La consommation de viande rouge et les risques cardiaques, aux États-Unis, les conflits d'intérêts les amortissent

La consommation de viande rouge et les risques cardiaques, aux États-Unis, les conflits d'intérêts les amortissent

La viande rouge blesse-t-elle le cœur? « Cela pourrait dépendre de ceux qui ont financé l'étude ». Cela a été noté une nouvelle analyse qui a souligné aux États-Unis comment certaines études sur les effets de la consommation de viande rouge ont des liens avec l'industrie et avaient « plus susceptible de signaler des résultats favorables » que ceux qui ne sont pas financés par le secteur. La revue a été publiée dans l'American Journal of Clinical Nutrition '. « C'est encore un autre exemple de la façon dont les études liées à l'industrie alimentaire peuvent influencer la façon dont les gens comprennent, et potentiellement mal comprendre les conséquences sur la santé de ce qu'ils mangent », commente un «New York Times» éditorial qui rapporte le travail. Selon la nouvelle analyse, les études financées par l'industrie de la viande rouge « avaient presque une probabilité 4 fois plus élevée que de signaler des résultats cardiovasculaires favorables ou neutres après la consommation de viande rouge non transformée par rapport aux études sans telles corrélations ». Demain, la Journée du hamburger est célébrée, la Journée internationale dédiée à l'un des plats emblématiques américains mais devient maintenant un classique également en Italie.

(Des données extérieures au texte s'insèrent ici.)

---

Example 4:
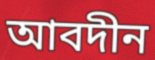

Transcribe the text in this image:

আবদীন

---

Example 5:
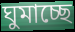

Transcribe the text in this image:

ঘুমাচ্ছে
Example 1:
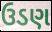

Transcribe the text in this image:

ઉડણ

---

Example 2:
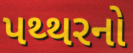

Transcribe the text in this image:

પથ્થરનો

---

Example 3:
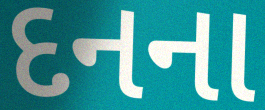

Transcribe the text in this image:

દનના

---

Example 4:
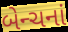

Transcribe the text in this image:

બેન્ચનાં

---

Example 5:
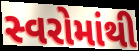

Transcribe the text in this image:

સ્વરોમાંથી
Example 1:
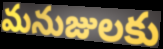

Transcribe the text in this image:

మనుజులకు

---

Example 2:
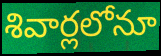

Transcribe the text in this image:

శివార్లలోనూ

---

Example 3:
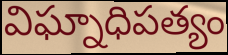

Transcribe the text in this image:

విఘ్నాధిపత్యం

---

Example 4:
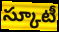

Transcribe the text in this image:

స్కూటీ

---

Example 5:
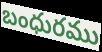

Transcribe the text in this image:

బంధురము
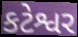
કટેશ્વર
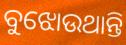
ବୁଝୋଉଥାନ୍ତି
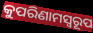
କୁପରିଣାମସ୍ୱରୂପ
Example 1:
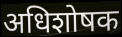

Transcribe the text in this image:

अधिशोषक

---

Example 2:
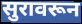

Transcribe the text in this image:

सुरावरून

« Les recherches antérieures financées par l'industrie sucrière, par exemple, ont minimisé la relation entre le sucre et les conditions de santé telles que l'obésité et les maladies cardiaques. Et les études financées par l'industrie de l'alcool ont suggéré qu'une consommation modérée de boissons alcoolisées pourrait faire partie d'une alimentation saine », rappelle le «New York Times». Mais qu'est-ce que les scientifiques ont analysé dans cette nouvelle révision? Miguel López Moreno, chercheur de l'Université de Francisco de Vitoria en Espagne, a guidé la nouvelle analyse: « Nous voulions voir si des problèmes similaires se sont produits avec les recherches scientifiques sur la viande rouge non transformée. Les viandes travaillaient comme du bacon et de la saucisse ont été constamment connectés au risque de maladie cardiaque, a-t-il déclaré, mais les tests pour la chair rouge ne sont pas.

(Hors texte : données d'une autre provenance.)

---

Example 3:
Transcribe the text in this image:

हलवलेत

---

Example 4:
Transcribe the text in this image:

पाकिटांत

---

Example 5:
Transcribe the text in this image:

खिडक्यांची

«  Toutes les études financées indépendamment ont signalé des résultats cardiovasculaires moins bien ou neutres '' après la consommation de viande rouge

La science alimentaire a largement souligné que la consommation de graisses saturées, abondantes dans la viande rouge, est associée au risque de développer des maladies cardiovasculaires. La nouvelle révision a analysé 44 études cliniques publiées entre 1980 et 2023. Les 44 études, dont la moitié menées aux États-Unis, concernaient des adultes qui ont consommé de la viande rouge non transformée ou un régime de comparaison pendant plusieurs semaines ou mois. Certaines études ont impliqué des adultes en bonne santé, tandis que d'autres se sont concentrés sur des sujets présentant des facteurs de risque de maladies cardiovasculaires, telles que le cholestérol élevé ou l'obésité. Sur les 44 études analysées par des scientifiques, 29 ont reçu un financement de groupes industriels liés au secteur de la viande rouge, comme la National Cattlemen's Beef Association et le National Park Board. Les 15 études restantes ont été financées par les subventions gouvernementales, les établissements universitaires ou les fondations à but non lucratif, sans aucun lien avec l'industrie.

L'équipe dirigée par Moreno a révélé que les études financées par l'industrie de la viande rouge « étaient presque quatre fois plus susceptibles de signaler les résultats cardiovasculaires favorables ou neutres après la consommation de viande rouge non transformée par rapport aux études sans de telles corrélations ». Toutes les études financées ont rapporté indépendamment « des résultats cardiovasculaires moins élevés ou neutres, tandis que ceux financés par l'industrie ont déclaré des résultats favorables ou neutres ».

La nouvelle révision a photographié « un cadre confus pour les consommateurs » lorsqu'une personne « lit une série d'études qui analysent un sujet mais les résultats sont différents, il peut être difficile de comprendre quoi croire », a déclaré à propos du Tobias, professeur associé de médecine de la Harvard Medical School. « Ces résultats divergents pourraient être dérivés de la façon dont les études étaient initialement mises en place », a toujours commenté Tobias sur un éditorial de l'American Journal of Clinical Nutrition qui accompagnait la nouvelle étude.